As noted by MacLellan, while this is Reirden’s first time in the top job at the NHL level, he isn’t coming into this situation as some sort of coaching neophyte. Beyond spending the past two seasons as the Capitals’ associate coach alongside Trotz and the two seasons prior to that as an assistant with the club, Reirden helped run the Penguins’ bench for four seasons from 2010-11 to 2013-14, was coach of Pittsburgh’s minor-league club, the Wilkes-Barre/Scranton Penguins, for 106 games across the 2008-09 and 2009-10 seasons and spent one season with the NCAA’s Bowling Green State University in 2007-08, his alma mater.

That job, his first in coaching, came immediately following the end of Reirden’s professional playing career, which spanned from 1994-95 with the ECHL’s Raleigh IceCaps to a 22-game stint with the Danish League’s SønderjyskE in 2006-07. A defenseman by trade, Reirden was a journeyman, but he did skate 183 games in the NHL, suiting up for the Phoenix Coyotes, Atlanta Thrashers, St. Louis Blues and Edmonton Oilers.

All that aside, Reiden steps into the top job with the unenviable task of following up a Stanley Cup victory. The good news is that he’ll again have many of the same pieces with which to work, including a few new toys at his disposal.

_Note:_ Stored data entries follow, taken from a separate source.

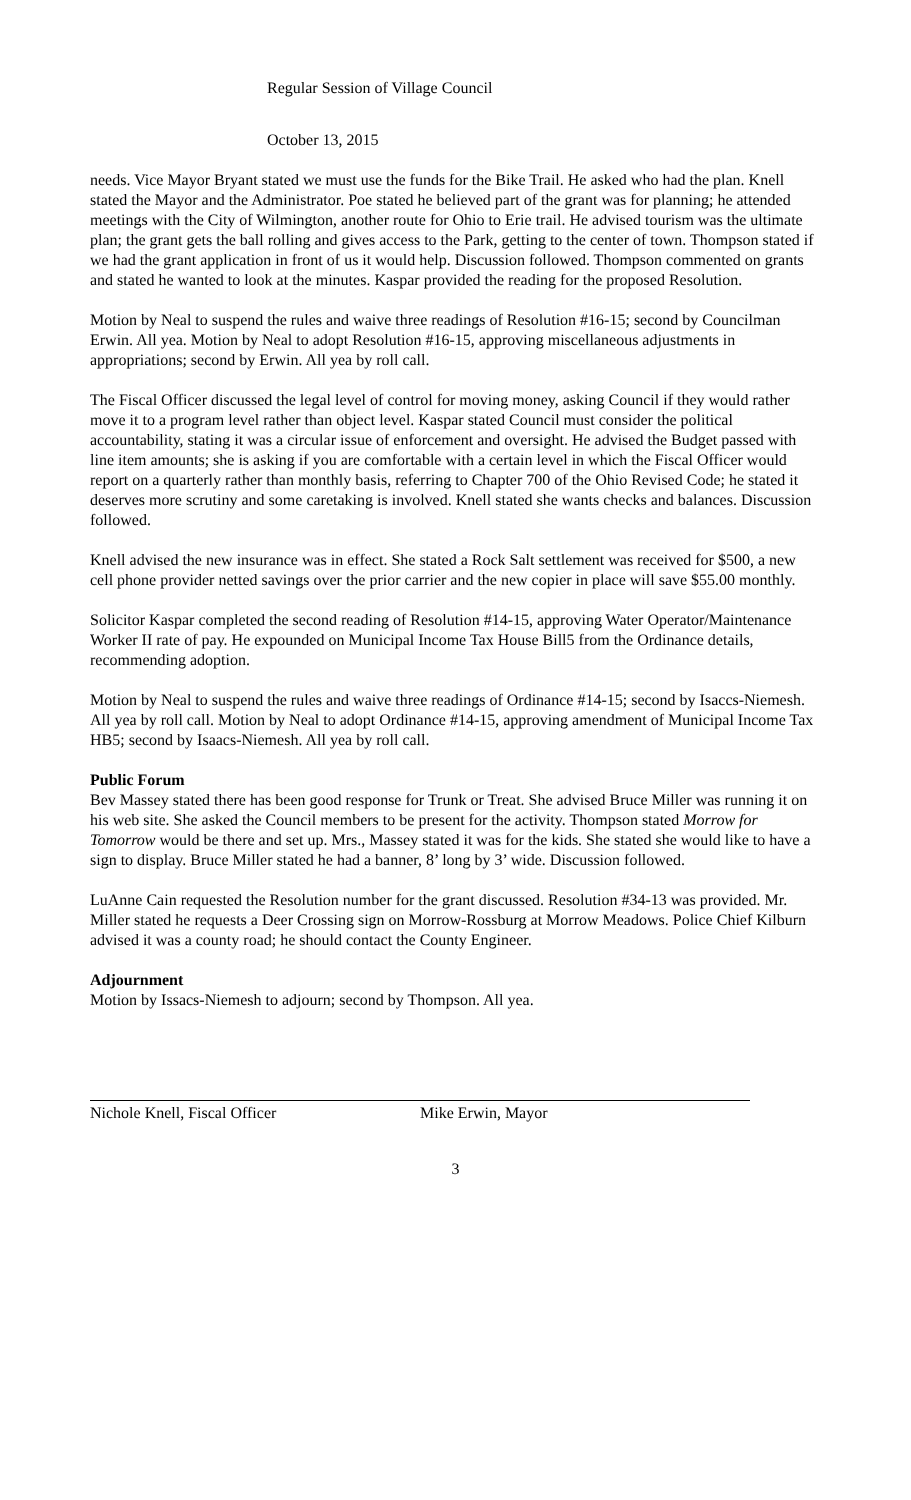Regular Session of Village Council
October 13, 2015
needs. Vice Mayor Bryant stated we must use the funds for the Bike Trail. He asked who had the plan. Knell stated the Mayor and the Administrator. Poe stated he believed part of the grant was for planning; he attended meetings with the City of Wilmington, another route for Ohio to Erie trail. He advised tourism was the ultimate plan; the grant gets the ball rolling and gives access to the Park, getting to the center of town. Thompson stated if we had the grant application in front of us it would help. Discussion followed. Thompson commented on grants and stated he wanted to look at the minutes. Kaspar provided the reading for the proposed Resolution.
Motion by Neal to suspend the rules and waive three readings of Resolution #16-15; second by Councilman Erwin. All yea. Motion by Neal to adopt Resolution #16-15, approving miscellaneous adjustments in appropriations; second by Erwin. All yea by roll call.
The Fiscal Officer discussed the legal level of control for moving money, asking Council if they would rather move it to a program level rather than object level. Kaspar stated Council must consider the political accountability, stating it was a circular issue of enforcement and oversight. He advised the Budget passed with line item amounts; she is asking if you are comfortable with a certain level in which the Fiscal Officer would report on a quarterly rather than monthly basis, referring to Chapter 700 of the Ohio Revised Code; he stated it deserves more scrutiny and some caretaking is involved. Knell stated she wants checks and balances. Discussion followed.
Knell advised the new insurance was in effect. She stated a Rock Salt settlement was received for $500, a new cell phone provider netted savings over the prior carrier and the new copier in place will save $55.00 monthly.
Solicitor Kaspar completed the second reading of Resolution #14-15, approving Water Operator/Maintenance Worker II rate of pay. He expounded on Municipal Income Tax House Bill5 from the Ordinance details, recommending adoption.
Motion by Neal to suspend the rules and waive three readings of Ordinance #14-15; second by Isaccs-Niemesh. All yea by roll call. Motion by Neal to adopt Ordinance #14-15, approving amendment of Municipal Income Tax HB5; second by Isaacs-Niemesh. All yea by roll call.
Public Forum
Bev Massey stated there has been good response for Trunk or Treat. She advised Bruce Miller was running it on his web site. She asked the Council members to be present for the activity. Thompson stated Morrow for Tomorrow would be there and set up. Mrs., Massey stated it was for the kids. She stated she would like to have a sign to display. Bruce Miller stated he had a banner, 8’ long by 3’ wide. Discussion followed.
LuAnne Cain requested the Resolution number for the grant discussed. Resolution #34-13 was provided. Mr. Miller stated he requests a Deer Crossing sign on Morrow-Rossburg at Morrow Meadows. Police Chief Kilburn advised it was a county road; he should contact the County Engineer.
Adjournment
Motion by Issacs-Niemesh to adjourn; second by Thompson. All yea.
Nichole Knell, Fiscal Officer Mike Erwin, Mayor
3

His top-six should remain largely the same next season, with the likes of Alex Ovechkin, Nicklas Backstrom and Evgeny Kuznetsov as the featured players, but the emergence of youngsters such as Jakub Vrana and Chandler Stephenson will give Reirden some additional options up front, particularly as they grow into their roles. Likewise, a bounce back season from Andre Burakovsky, who shone at times even if the numbers weren’t there, could pay big dividends up front for Reirden in his first campaign as coach.

On the blueline, too, chances are Reirden already knows exactly what he has and exactly how things will look for the Capitals. The pairings of Carlson and Kempny and Niskanen and Orlov are far from set in stone, but they give Reirden a strong top-four with which to work. Add in Christian Djoos and Madison Bowey and Reirden has himself a nice stable to coach up, with potential for one of his youngsters to earn a bigger role as the campaign carries on. And that his defenders will be shielding Braden Holtby, a Vezina Trophy winner and two-time finalist who is fresh off of a sound post-season performance, means small slips and stumbles under Reirden’s guidance early on shouldn’t be much concern. (That is unless Holtby reverts back to his regular season form, though it wouldn’t be too safe to count on that.)

None of this is to mention what the Capitals could do moving forward, be it adding up front or solidifying the blueline with a veteran presence. Because while the off-season has already been busy, from parades to draft day to taking care of their own free agent considerations, signing season is about to begin. With a minor signing here and a small tweak there, though, Reirden is going to step behind the bench of a Washington team that, while they won’t be considered the top-tier contenders, should have all the pieces in place to at least threaten as repeat champions.